Quatro anos depois de aberto, o processo que envolve Sarah Mardini ainda não está concluído. O julgamento do passado dia 10 de janeiro não foi conclusivo, com o tribunal a remeter remeteu a acusação de volta para o Procurador, devido a falhas processuais.
A Equipa Olímpica de Refugiados
O anúncio da criação da Equipa Olímpica de Refugiados (EOR) foi feito na Assembleia Geral das Nações Unidas em Outubro de 2015 pelo presidente do Comité Olímpico Internacional (COI), Thomas Bach.
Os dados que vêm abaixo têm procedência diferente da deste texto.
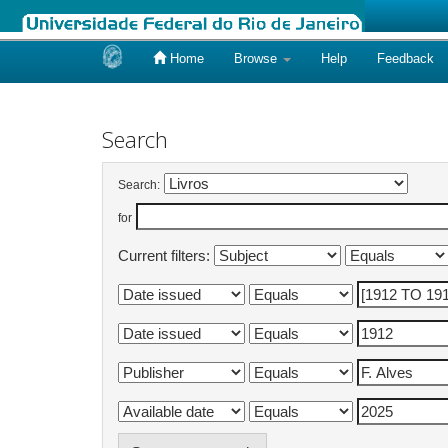
Home
Browse
Help
Feedback
Skip
navigation
Search
Search:
for
Current filters:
Numa altura em que o mundo se deparava com uma enorme crise migratória, o COI abriu a porta a todos os atletas que lutavam e sonhavam com as Olimpíadas, mas que foram obrigados a abandonar os seus países.
A primeira EOR foi composta por dez atletas de países como a Síria, Sudão, Etiópia ou República Democrática do Congo, que participaram em eventos de natação, atletismo e judo.
Para os jogos de 2020 em Tóquio, o COI decidiu manter esta iniciativa, alargando o número de selecionados através de um programa de bolsas atribuídas a atletas refugiados. Nos Jogos Olímpicos nipónicos, a equipa foi constituída por 29 atletas, espalhados por disciplinas como o boxe, ciclismo, halterofilismo ou canoagem, isto para além das clássicas natação, judo e atletismo.